Source material —
··········

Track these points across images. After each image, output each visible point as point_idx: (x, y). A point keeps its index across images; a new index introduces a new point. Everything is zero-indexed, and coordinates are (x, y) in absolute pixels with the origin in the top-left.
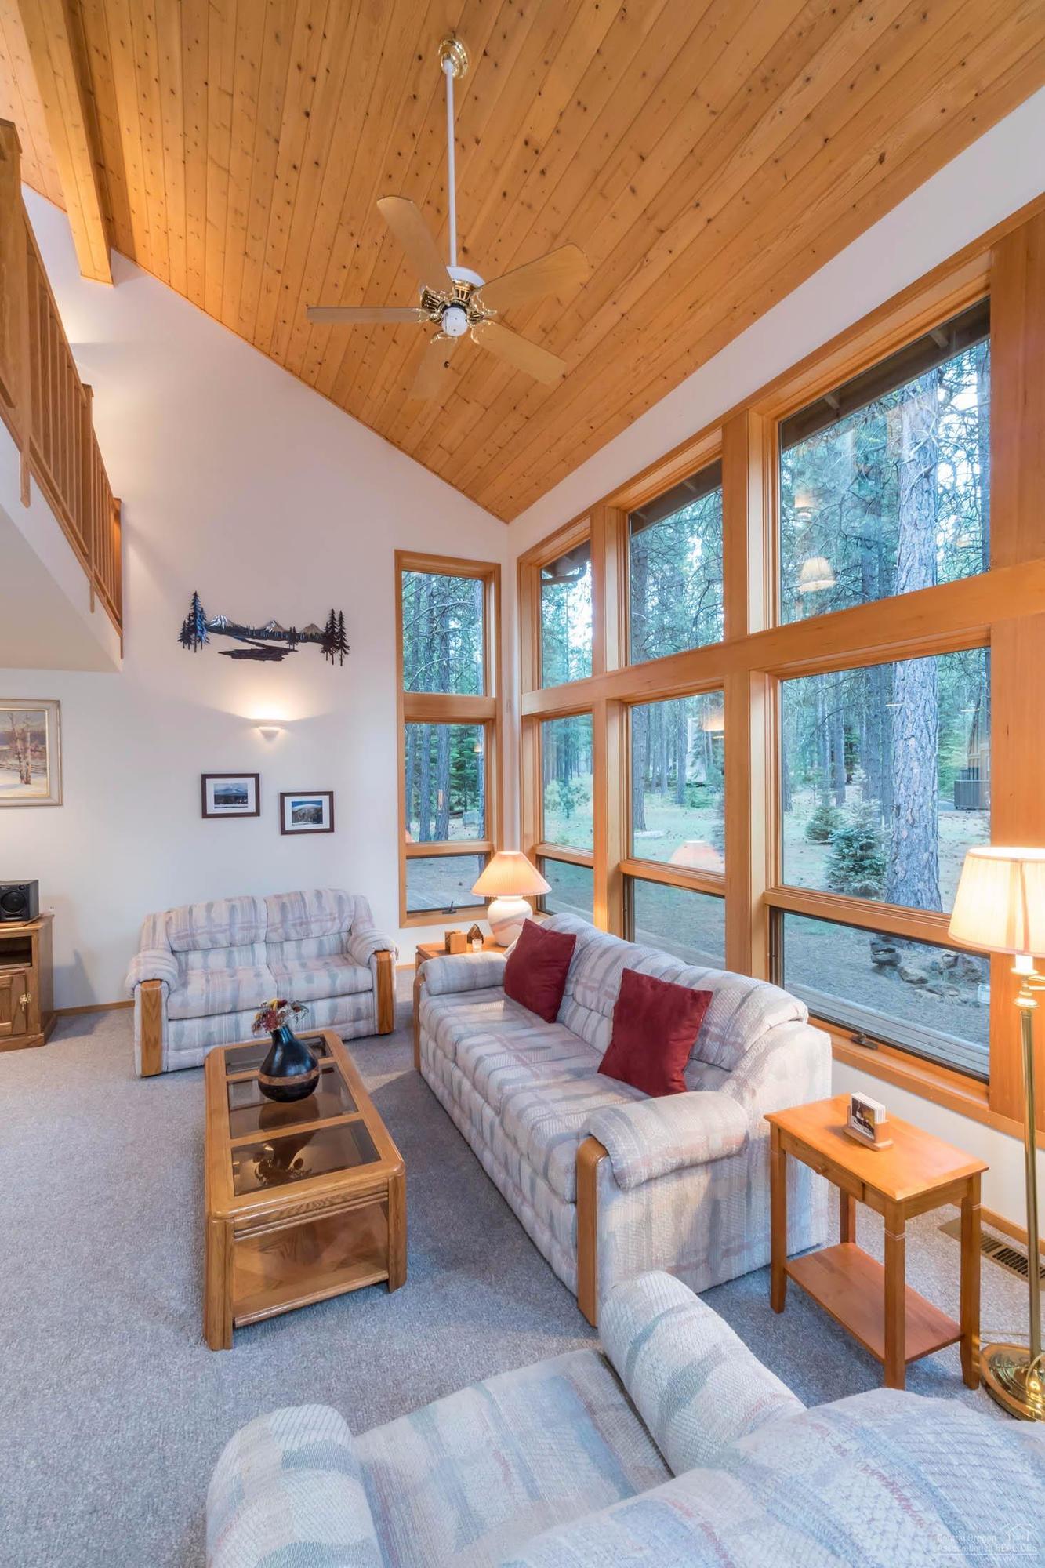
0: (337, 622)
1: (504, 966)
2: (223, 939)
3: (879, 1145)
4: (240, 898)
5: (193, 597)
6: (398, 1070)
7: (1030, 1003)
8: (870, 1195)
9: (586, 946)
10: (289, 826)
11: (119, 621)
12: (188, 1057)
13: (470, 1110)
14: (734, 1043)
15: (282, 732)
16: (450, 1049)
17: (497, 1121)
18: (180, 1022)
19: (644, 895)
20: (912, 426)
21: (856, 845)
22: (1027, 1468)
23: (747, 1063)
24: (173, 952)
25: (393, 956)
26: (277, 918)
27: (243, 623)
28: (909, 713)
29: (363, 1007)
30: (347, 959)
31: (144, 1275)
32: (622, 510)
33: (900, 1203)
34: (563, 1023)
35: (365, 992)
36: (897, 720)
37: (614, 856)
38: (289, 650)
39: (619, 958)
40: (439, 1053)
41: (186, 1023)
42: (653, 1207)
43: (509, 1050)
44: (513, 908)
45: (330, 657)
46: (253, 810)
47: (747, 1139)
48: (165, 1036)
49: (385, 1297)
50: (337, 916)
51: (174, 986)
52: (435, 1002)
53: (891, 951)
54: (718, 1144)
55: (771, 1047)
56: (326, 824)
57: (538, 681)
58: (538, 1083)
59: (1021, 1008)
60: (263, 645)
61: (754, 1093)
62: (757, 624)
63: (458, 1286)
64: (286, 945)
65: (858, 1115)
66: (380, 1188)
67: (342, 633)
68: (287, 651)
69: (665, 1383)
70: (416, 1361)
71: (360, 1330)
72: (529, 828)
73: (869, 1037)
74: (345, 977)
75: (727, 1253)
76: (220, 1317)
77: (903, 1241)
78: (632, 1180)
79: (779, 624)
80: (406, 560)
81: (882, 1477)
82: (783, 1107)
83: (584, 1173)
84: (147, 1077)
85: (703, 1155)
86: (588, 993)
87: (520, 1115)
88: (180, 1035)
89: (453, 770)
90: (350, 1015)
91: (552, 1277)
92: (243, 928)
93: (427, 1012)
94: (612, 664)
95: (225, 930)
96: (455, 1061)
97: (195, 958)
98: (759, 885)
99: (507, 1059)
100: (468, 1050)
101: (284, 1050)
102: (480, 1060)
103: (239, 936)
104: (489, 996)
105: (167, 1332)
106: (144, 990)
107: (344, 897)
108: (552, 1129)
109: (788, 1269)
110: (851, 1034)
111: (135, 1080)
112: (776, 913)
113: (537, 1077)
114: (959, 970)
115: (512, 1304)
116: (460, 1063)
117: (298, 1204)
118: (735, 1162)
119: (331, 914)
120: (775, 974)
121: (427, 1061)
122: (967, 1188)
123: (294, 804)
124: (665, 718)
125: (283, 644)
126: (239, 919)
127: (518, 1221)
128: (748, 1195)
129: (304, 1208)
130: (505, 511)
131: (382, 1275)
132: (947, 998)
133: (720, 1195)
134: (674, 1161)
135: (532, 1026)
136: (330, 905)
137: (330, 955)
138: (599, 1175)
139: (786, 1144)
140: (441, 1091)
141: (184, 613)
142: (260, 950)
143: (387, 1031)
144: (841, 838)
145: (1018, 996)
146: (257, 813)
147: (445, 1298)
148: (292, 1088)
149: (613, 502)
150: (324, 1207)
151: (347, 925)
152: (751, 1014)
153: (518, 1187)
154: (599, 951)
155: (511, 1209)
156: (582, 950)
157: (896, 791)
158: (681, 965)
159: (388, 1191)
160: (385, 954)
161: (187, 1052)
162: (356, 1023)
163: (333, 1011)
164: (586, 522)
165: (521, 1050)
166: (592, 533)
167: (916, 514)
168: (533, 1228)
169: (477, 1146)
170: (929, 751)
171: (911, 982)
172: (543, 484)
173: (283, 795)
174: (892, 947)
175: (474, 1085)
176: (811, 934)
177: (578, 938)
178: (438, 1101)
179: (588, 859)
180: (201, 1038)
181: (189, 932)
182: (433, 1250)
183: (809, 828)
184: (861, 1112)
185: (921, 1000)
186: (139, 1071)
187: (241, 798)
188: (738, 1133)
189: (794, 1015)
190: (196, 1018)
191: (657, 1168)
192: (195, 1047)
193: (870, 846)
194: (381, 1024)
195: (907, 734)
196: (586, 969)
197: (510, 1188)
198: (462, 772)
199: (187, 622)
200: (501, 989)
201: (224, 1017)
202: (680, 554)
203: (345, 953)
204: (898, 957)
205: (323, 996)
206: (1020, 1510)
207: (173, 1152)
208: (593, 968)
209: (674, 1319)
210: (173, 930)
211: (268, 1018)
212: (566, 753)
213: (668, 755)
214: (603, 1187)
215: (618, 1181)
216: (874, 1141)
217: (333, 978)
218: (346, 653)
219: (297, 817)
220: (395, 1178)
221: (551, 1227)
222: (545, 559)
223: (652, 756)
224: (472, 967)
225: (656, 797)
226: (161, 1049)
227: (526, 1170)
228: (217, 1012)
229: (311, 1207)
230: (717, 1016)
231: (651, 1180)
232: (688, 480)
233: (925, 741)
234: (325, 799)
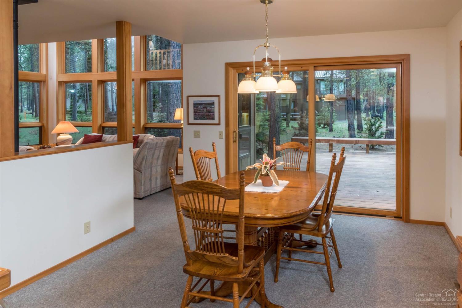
28: (174, 86)
37: (100, 122)
72: (60, 117)
98: (142, 123)
112: (146, 129)
157: (170, 108)
195: (173, 92)
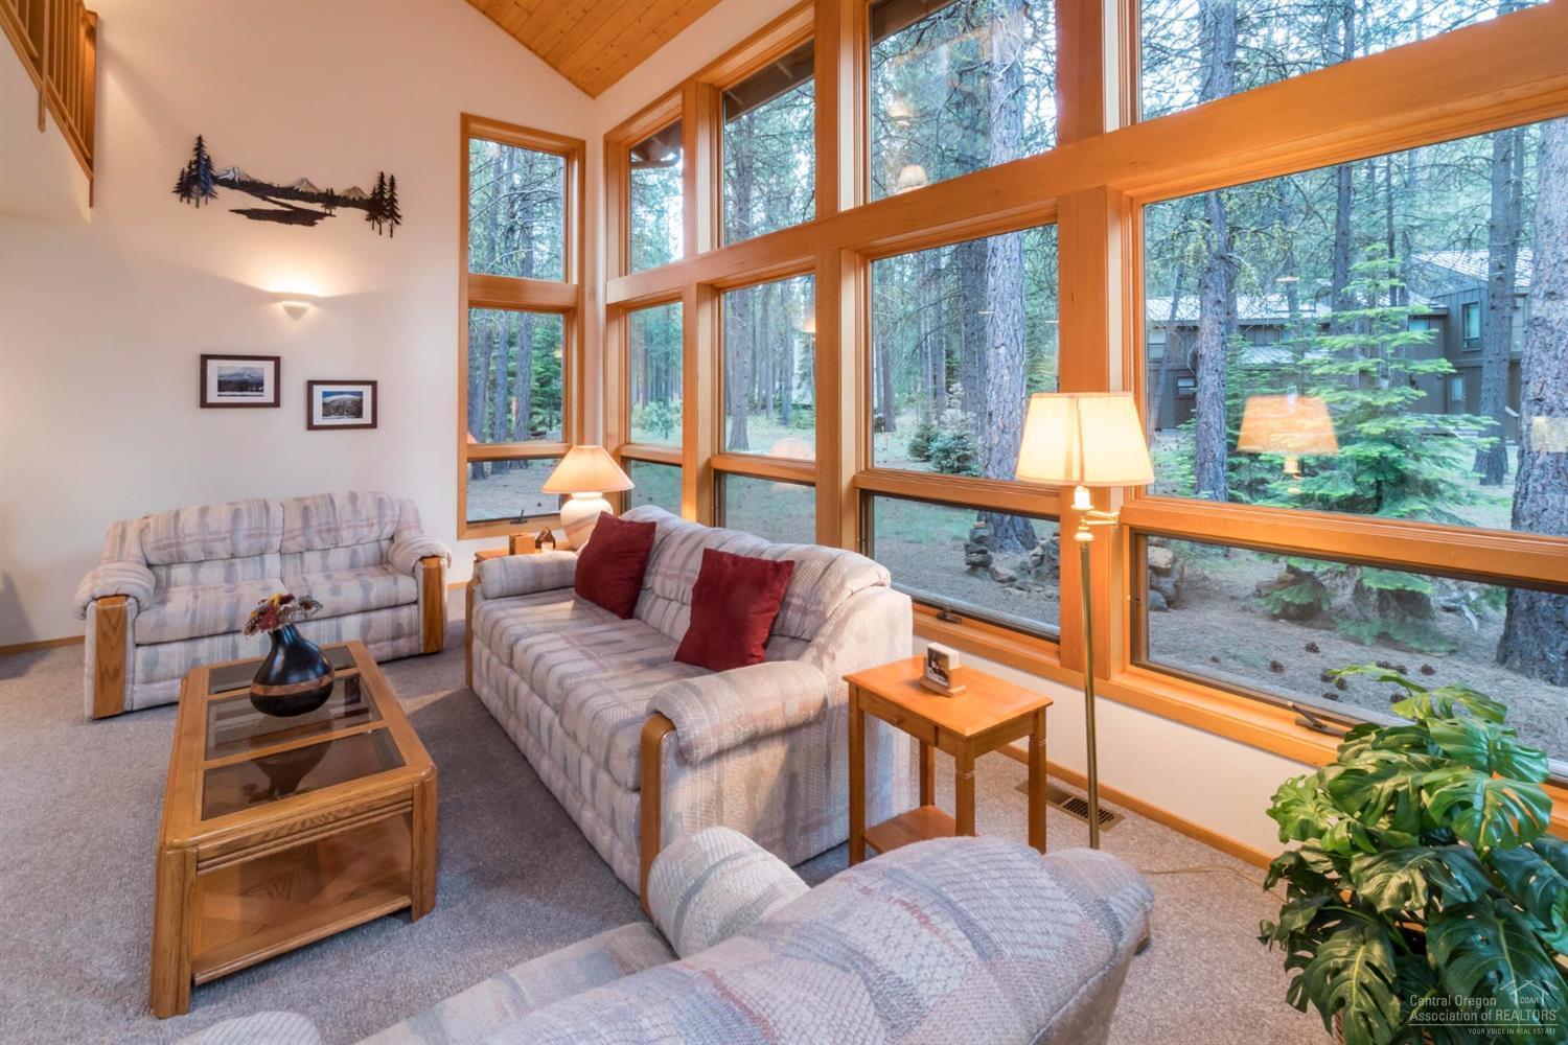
0: (387, 188)
1: (575, 567)
2: (221, 549)
3: (953, 690)
4: (247, 502)
5: (196, 142)
6: (445, 689)
7: (1088, 537)
8: (943, 738)
9: (668, 535)
10: (318, 420)
11: (89, 162)
12: (161, 691)
13: (527, 716)
14: (815, 613)
15: (312, 310)
16: (505, 651)
17: (557, 720)
18: (153, 648)
19: (734, 488)
20: (1001, 50)
21: (953, 456)
22: (1046, 874)
23: (828, 629)
24: (149, 566)
25: (444, 562)
26: (298, 524)
27: (264, 178)
28: (1000, 322)
29: (405, 622)
30: (385, 569)
31: (68, 946)
32: (715, 89)
33: (969, 739)
34: (639, 618)
35: (408, 604)
36: (989, 330)
37: (704, 451)
38: (324, 215)
39: (701, 541)
40: (495, 661)
41: (161, 649)
42: (725, 783)
43: (574, 645)
44: (589, 506)
45: (377, 226)
46: (271, 400)
47: (825, 703)
48: (129, 666)
49: (407, 927)
50: (375, 521)
51: (145, 602)
52: (492, 605)
53: (983, 552)
54: (794, 711)
55: (852, 610)
56: (367, 418)
57: (625, 267)
58: (606, 675)
59: (1080, 543)
60: (289, 206)
61: (833, 657)
62: (847, 201)
63: (499, 904)
64: (308, 556)
65: (934, 665)
66: (402, 797)
67: (392, 200)
68: (321, 216)
69: (715, 931)
70: (439, 991)
71: (369, 967)
72: (614, 428)
73: (953, 612)
74: (381, 587)
75: (806, 829)
76: (173, 973)
77: (973, 778)
78: (700, 753)
79: (869, 201)
80: (474, 126)
81: (903, 903)
82: (861, 669)
83: (649, 755)
84: (99, 718)
85: (778, 722)
86: (668, 582)
87: (582, 705)
88: (151, 664)
89: (535, 385)
90: (388, 632)
91: (613, 881)
92: (249, 536)
93: (481, 617)
94: (704, 246)
95: (224, 539)
96: (511, 666)
97: (180, 573)
98: (849, 469)
99: (575, 654)
100: (527, 648)
101: (287, 656)
102: (539, 658)
103: (243, 546)
104: (559, 597)
105: (93, 1008)
106: (101, 607)
107: (387, 500)
108: (616, 715)
109: (866, 836)
110: (937, 611)
111: (82, 724)
112: (866, 496)
113: (604, 669)
114: (1045, 568)
115: (564, 914)
116: (516, 667)
117: (291, 821)
118: (814, 731)
119: (368, 519)
120: (865, 545)
121: (480, 674)
122: (1034, 722)
123: (326, 394)
124: (772, 338)
125: (317, 207)
126: (244, 524)
127: (576, 828)
128: (828, 766)
129: (298, 828)
130: (592, 84)
131: (403, 902)
132: (1034, 594)
133: (798, 767)
134: (747, 730)
135: (604, 622)
136: (367, 507)
137: (366, 566)
138: (664, 751)
139: (864, 703)
140: (495, 704)
141: (182, 160)
142: (273, 562)
143: (435, 650)
144: (940, 450)
145: (1078, 531)
146: (276, 404)
147: (481, 919)
148: (297, 697)
149: (704, 79)
150: (325, 824)
151: (388, 531)
152: (833, 581)
153: (578, 789)
154: (679, 540)
155: (570, 818)
156: (663, 540)
157: (989, 399)
158: (765, 544)
159: (412, 799)
160: (434, 560)
161: (163, 684)
162: (396, 643)
163: (365, 628)
164: (677, 99)
165: (590, 646)
166: (683, 113)
167: (1005, 133)
168: (594, 831)
169: (532, 755)
170: (1017, 359)
171: (1001, 581)
172: (632, 57)
173: (311, 384)
174: (984, 548)
175: (532, 689)
176: (910, 542)
177: (658, 527)
178: (491, 716)
179: (676, 456)
180: (183, 664)
181: (173, 541)
182: (470, 871)
183: (910, 445)
184: (936, 660)
185: (1010, 597)
186: (88, 711)
187: (257, 385)
188: (815, 698)
189: (876, 579)
190: (177, 641)
191: (728, 738)
192: (173, 678)
193: (967, 458)
194: (427, 643)
195: (998, 343)
196: (666, 559)
197: (569, 795)
198: (547, 389)
199: (187, 170)
200: (572, 590)
201: (216, 640)
202: (787, 168)
203: (383, 562)
204: (990, 557)
205: (353, 609)
206: (1034, 908)
207: (129, 799)
208: (674, 555)
209: (729, 867)
210: (150, 538)
211: (267, 617)
212: (667, 372)
213: (774, 377)
214: (668, 764)
215: (684, 756)
216: (948, 688)
217: (366, 588)
218: (397, 223)
219: (328, 410)
220: (422, 783)
221: (613, 824)
222: (633, 138)
223: (757, 379)
224: (538, 568)
225: (762, 419)
226: (124, 682)
227: (587, 764)
228: (206, 633)
229: (308, 824)
230: (800, 588)
231: (721, 753)
232: (780, 60)
233: (1014, 349)
234: (367, 391)
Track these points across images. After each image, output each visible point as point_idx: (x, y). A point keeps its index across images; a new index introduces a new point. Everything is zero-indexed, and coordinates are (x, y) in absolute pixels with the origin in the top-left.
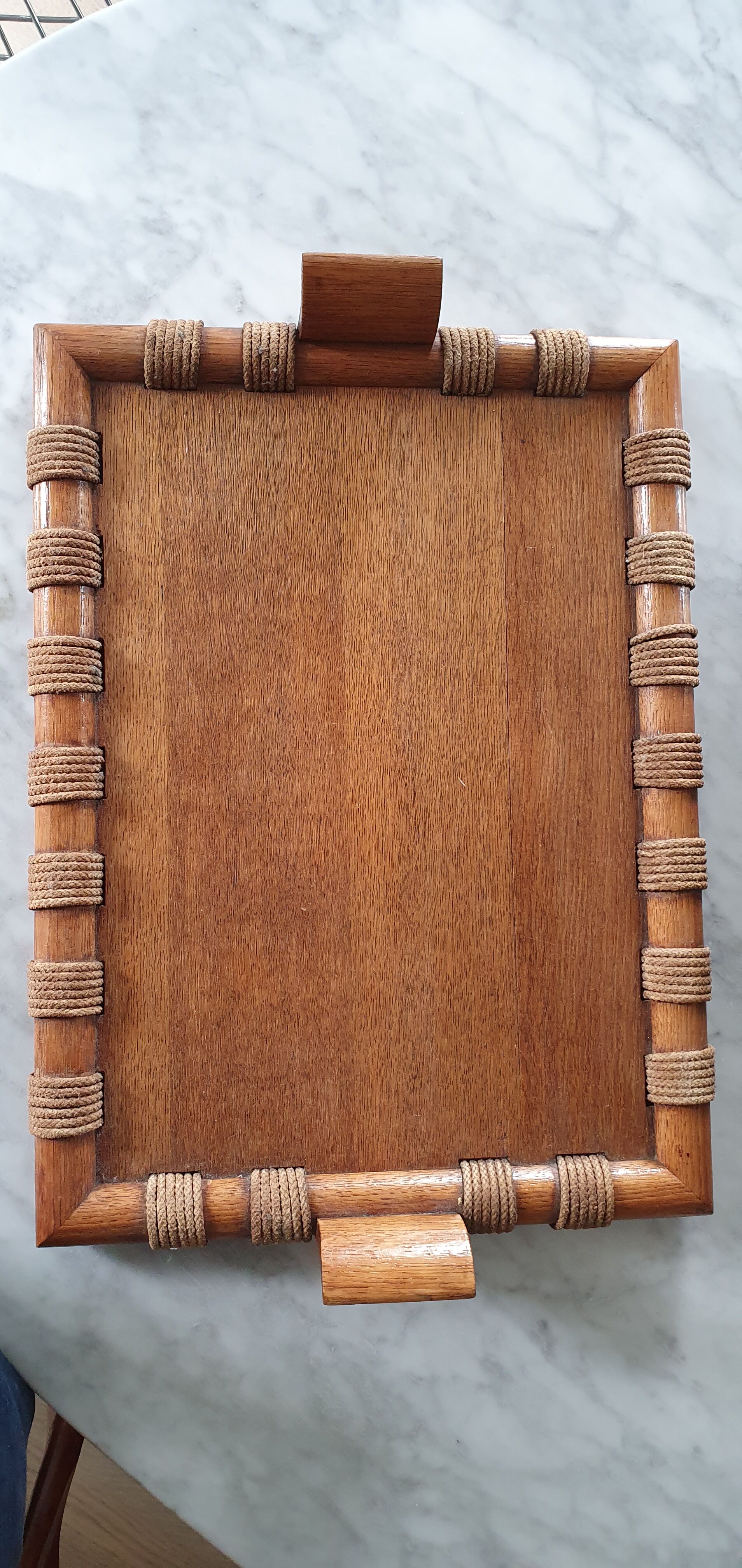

··········

Goal of the exercise — In the data above, find the line that contains "3: (879, 1145)" and the line that contains "29: (363, 1007)". Repeat exactly those lines and every line between them, and only those.

Task result —
3: (879, 1145)
4: (240, 898)
5: (193, 597)
6: (398, 1070)
7: (1030, 1003)
8: (870, 1195)
9: (586, 946)
10: (289, 826)
11: (119, 621)
12: (188, 1057)
13: (470, 1110)
14: (734, 1043)
15: (282, 732)
16: (450, 1049)
17: (497, 1121)
18: (180, 1022)
19: (644, 895)
20: (912, 426)
21: (856, 845)
22: (1027, 1468)
23: (747, 1063)
24: (173, 952)
25: (393, 956)
26: (277, 918)
27: (243, 623)
28: (909, 713)
29: (363, 1007)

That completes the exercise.